Highlights from the analysis by TheStreet Ratings Team goes as follows:

  • SFLY's revenue growth has slightly outpaced the industry average of 8.5%. Since the same quarter one year prior, revenues rose by 16.8%. This growth in revenue does not appear to have trickled down to the company's bottom line, displayed by a decline in earnings per share.
  • The current debt-to-equity ratio, 0.32, is low and is below the industry average, implying that there has been successful management of debt levels. Along with this, the company maintains a quick ratio of 3.15, which clearly demonstrates the ability to cover short-term cash needs.
  • Compared to where it was a year ago today, the stock is now trading at a higher level, regardless of the company's weak earnings results.

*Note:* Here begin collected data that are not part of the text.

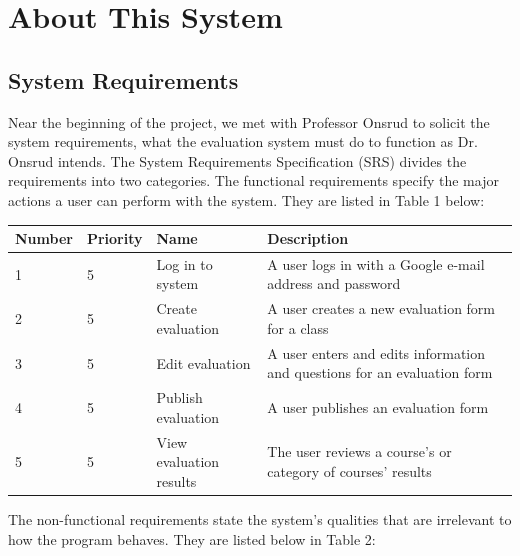 \documentclass{article}
\begin{document}
\newpage

\section{About This System}

\subsection{System Requirements}

Near the beginning of the project, we met with Professor Onsrud to solicit the system requirements, what the evaluation system must do to function as Dr. Onsrud intends. The System Requirements Specification (SRS) divides the requirements into two categories. The functional requirements specify the major actions a user can perform with the system. They are listed in Table 1 below:

\begin{center}

\begin{tabular}{|p{1.5cm}|p{1.5cm}|p{3.5cm}|p{6cm}|} 
\hline
\textbf{Number} & \textbf{Priority} & \textbf{Name} & \textbf{Description} \\
\hline
1 & 5 & Log in to system & A user logs in with a Google e-mail address and password \\ 
\hline
2 & 5 & Create evaluation & A user creates a new evaluation form for a class \\ 
\hline
3 & 5 & Edit evaluation & A user enters and edits information and questions for an evaluation form \\  
\hline
4 & 5 & Publish evaluation & A user publishes an evaluation form \\
\hline
5 & 5 & View evaluation results & The user reviews a course's or category of courses' results \\ 
\hline
\end{tabular}
\end{center}

The non-functional requirements state the system's qualities that are irrelevant to how the program behaves. They are listed below in Table 2:
\end{document}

Looking ahead, our view is that this company's fundamentals will not have much impact in either direction, allowing the stock to generally move up or down based on the push and pull of the broad market.
  • The company, on the basis of change in net income from the same quarter one year ago, has significantly underperformed when compared to that of the S&P 500 and the Internet & Catalog Retail industry. The net income has decreased by 17.7% when compared to the same quarter one year ago, dropping from $53.03 million to $43.65 million.
  • The company's current return on equity has slightly decreased from the same quarter one year prior. This implies a minor weakness in the organization. Compared to other companies in the Internet & Catalog Retail industry and the overall market, SHUTTERFLY INC's return on equity significantly trails that of both the industry average and the S&P 500.